### [Excerto transcrito]
########
2019-11-08
alexandre gonçalves - palmela
NOVEMBRO II
Estremeço de pensar novembro. Sendo uma rima perfeita com setembro, bastam trinta dias para abandonar a infância e entrar na austeridade conventual. Em setembro ainda havia resíduos de verão. O rosto da mãe ainda chegava fresco e húmido por uma ternura absoluta. A ribeira da aldeia ainda corria em vila nova, entre juncos e amieiros. E eu trouxe nos olhos todas as raparigas que brincaram comigo no adro da igreja. Lembrava-as minuciosamente sem culpa, ora vestidas de branco, ora despidas nas águas transparentes. Estavam ainda na minha vida e eu já fora expulso do paraíso. Quando fui "anjo" de um infeliz qualquer, eu ri para dentro de mim, por me atribuírem tanto estatuto. Uma das ditas era pastora e apascentava a sua inocência morena em campos rentes aos meus. Um ribeirinho do nosso tamanho separava os nossos gados e os nossos corpos. E uma cerejeira cúmplice e pontual baixava ramos vermelhos até às nossas bocas. Outra era, outra fazia, outra sonhava ser doutora. E outra ainda foi arrastada numa impetuosa corrente que um vendaval levou às águas fluviais. Foi amparada por salgueiros que a recolheram amorosamente roxa de morte. Nesse dia chorei mas ninguém viu. E eu não disse a ninguém. Setembro era a casa, era o fumo dos telhados, era o pão do forno, era uma penedia em forma de monstro. Era o sino marcando o ritmo de toda a gente. Ouvia-se de longe e era triste.
########
### [Itens fornecidos]
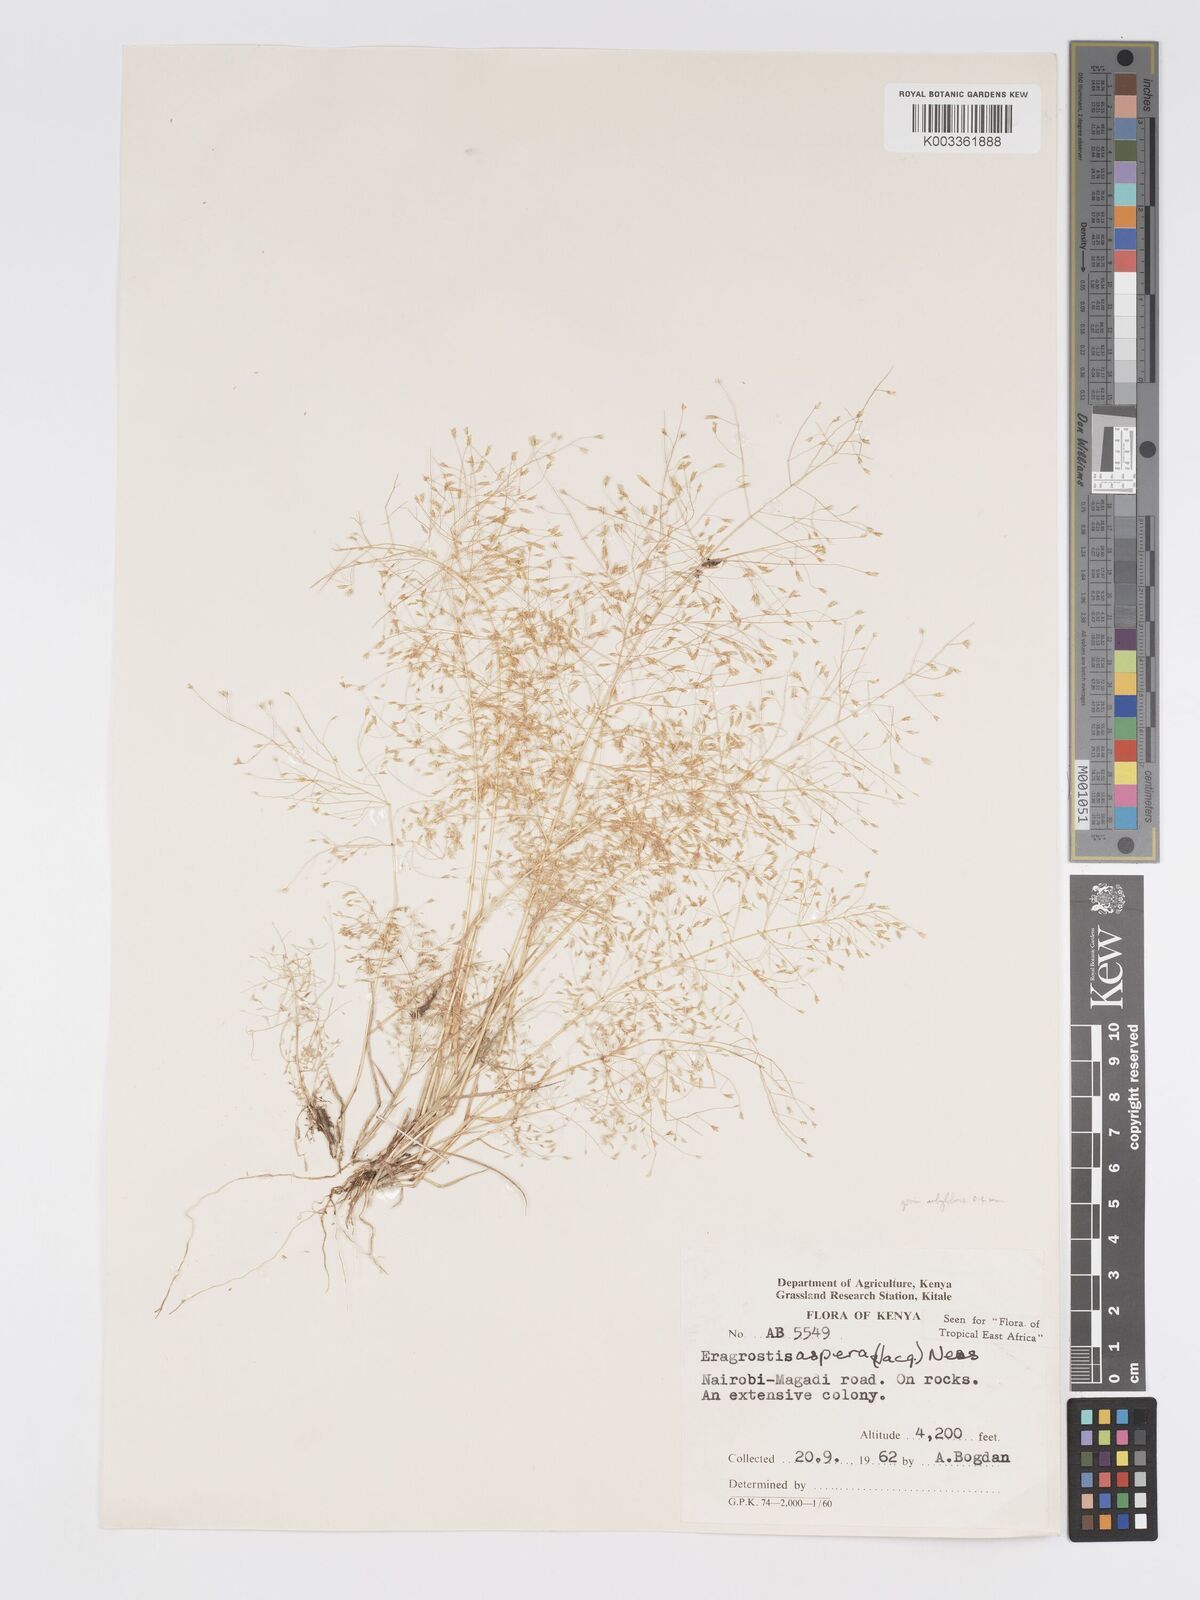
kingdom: Plantae
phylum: Tracheophyta
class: Liliopsida
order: Poales
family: Poaceae
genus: Eragrostis
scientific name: Eragrostis aspera
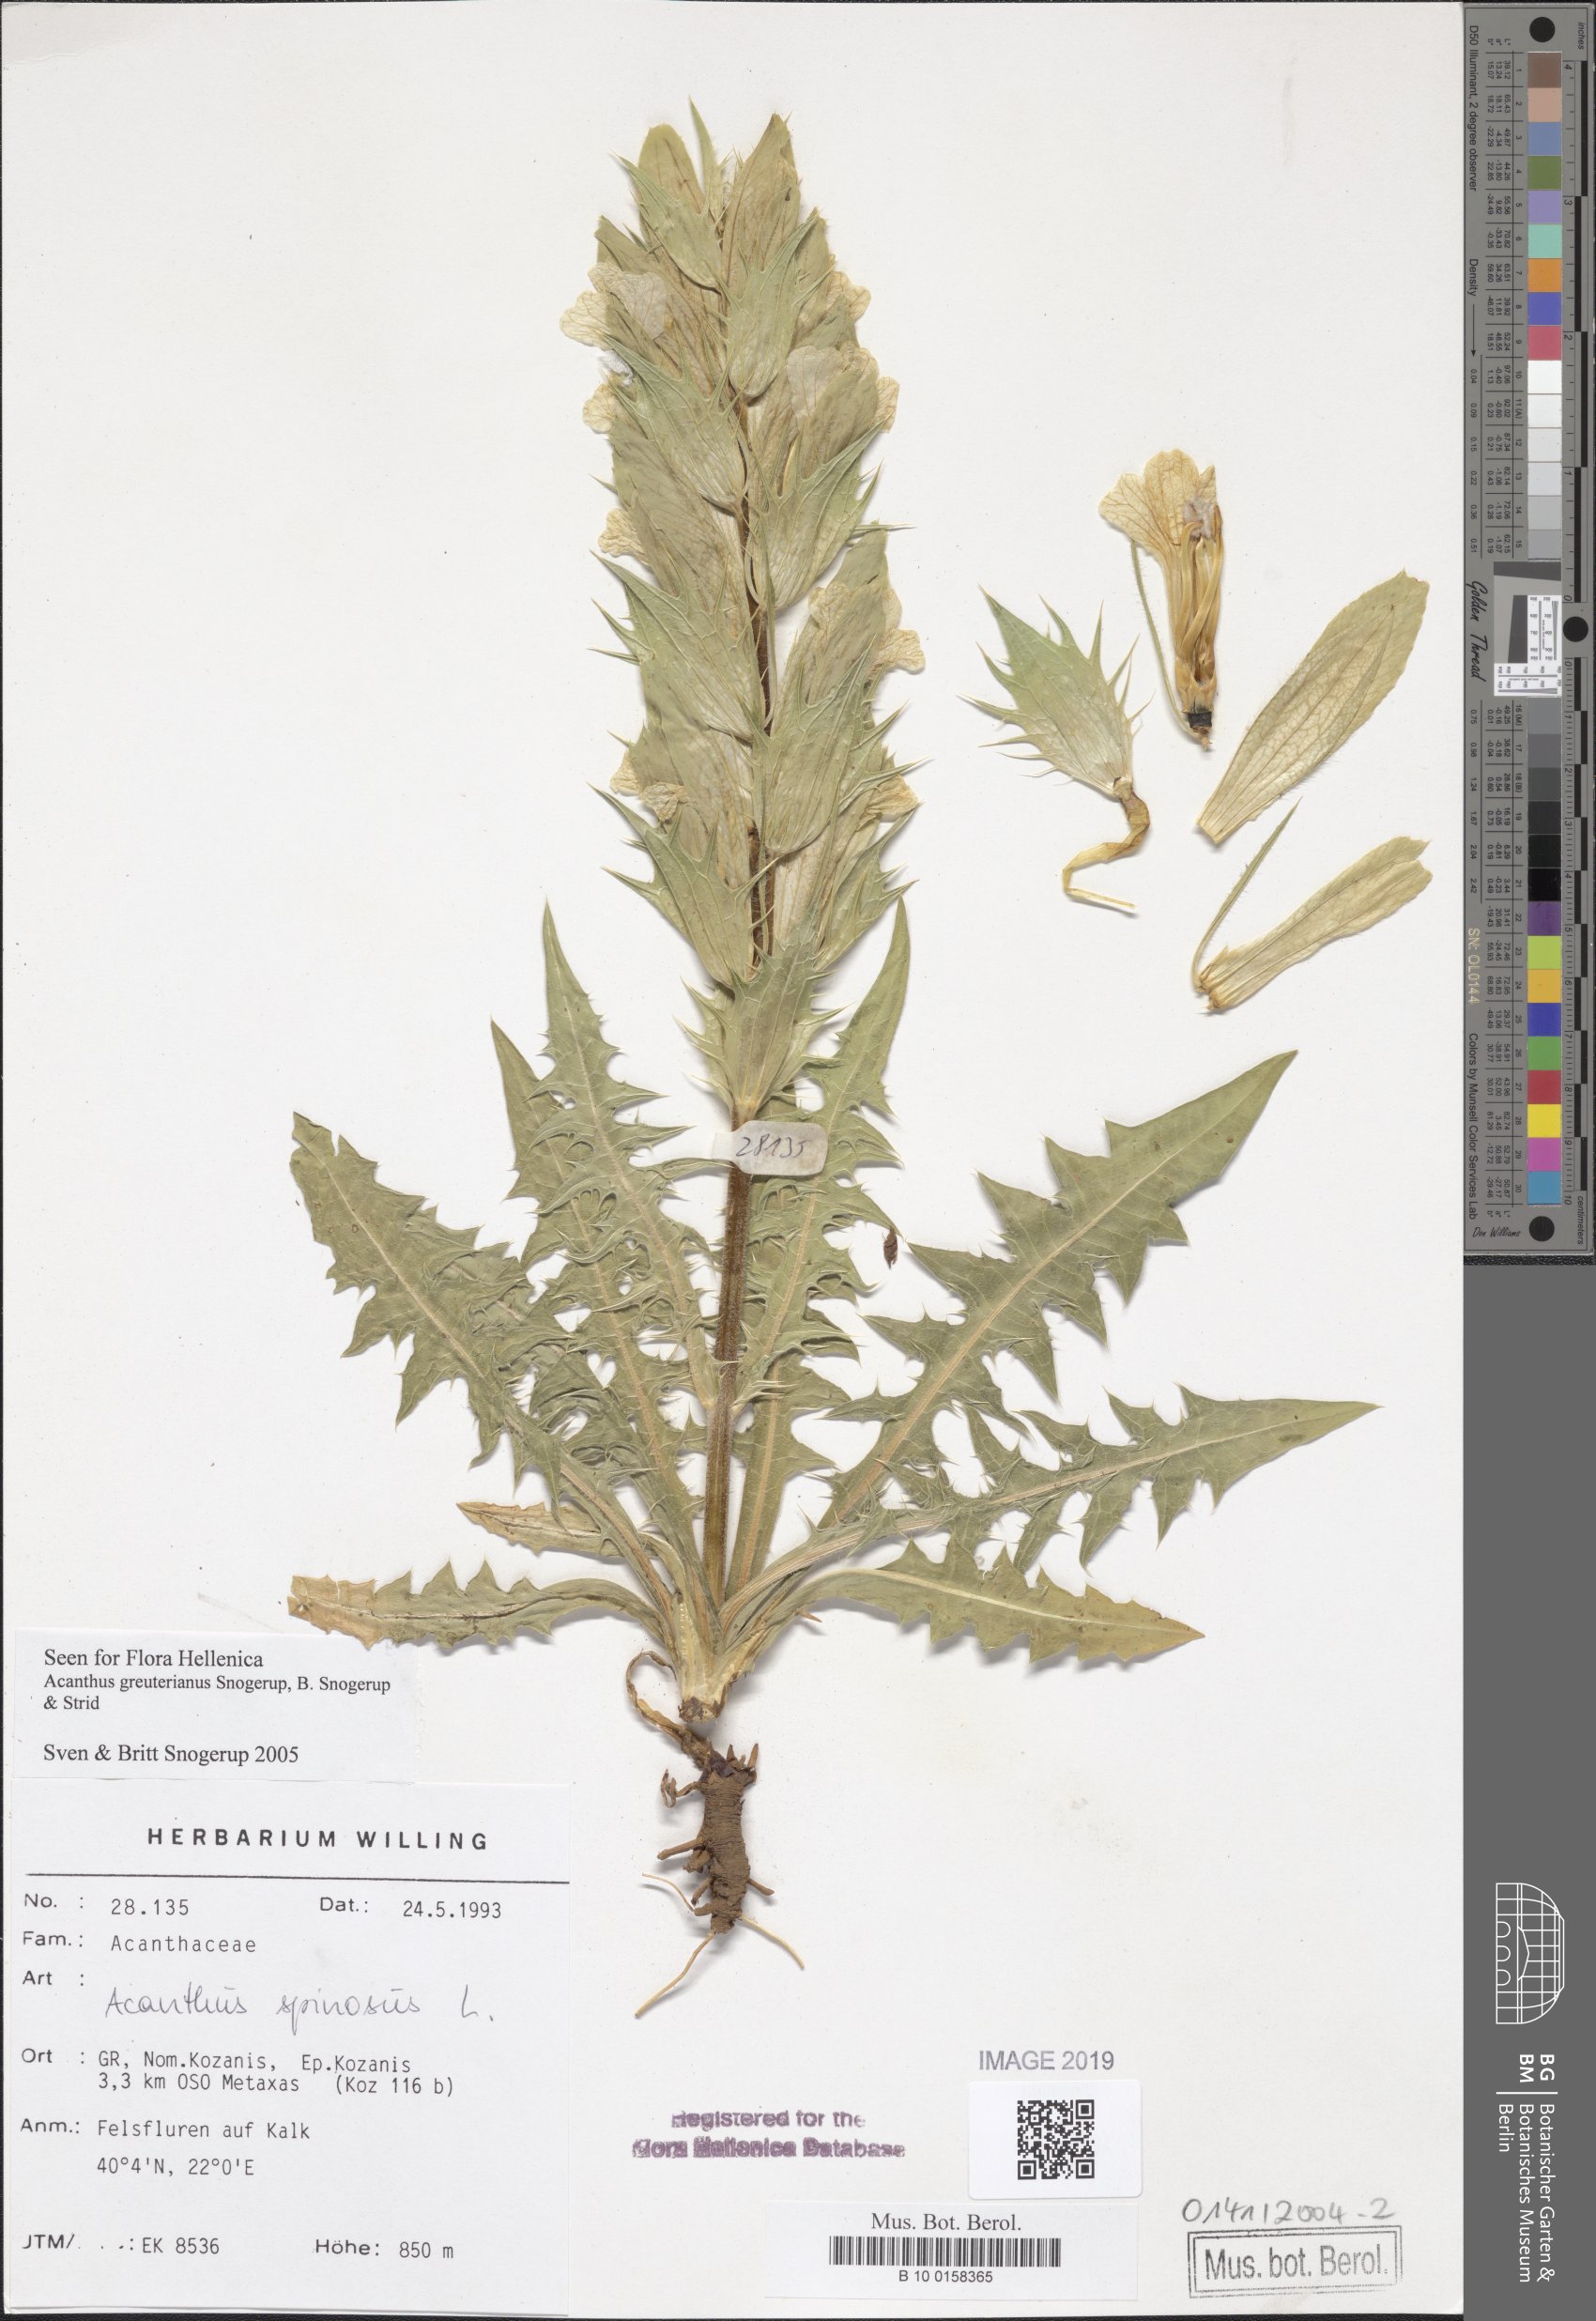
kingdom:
########
### [Enunciado]
Responda, por favor, a estas perguntas sobre o excerto de «Novembro II»:
1. Em setembro, entre que plantas corria a ribeira da aldeia?
2. Que árvore baixava ramos vermelhos?
3. O que marcava o ritmo de toda a gente?
Os itens não têm qualquer papel neste exercício.

### [Resolução escrita]
1. Entre juncos e amieiros.
2. Uma cerejeira.
3. O sino.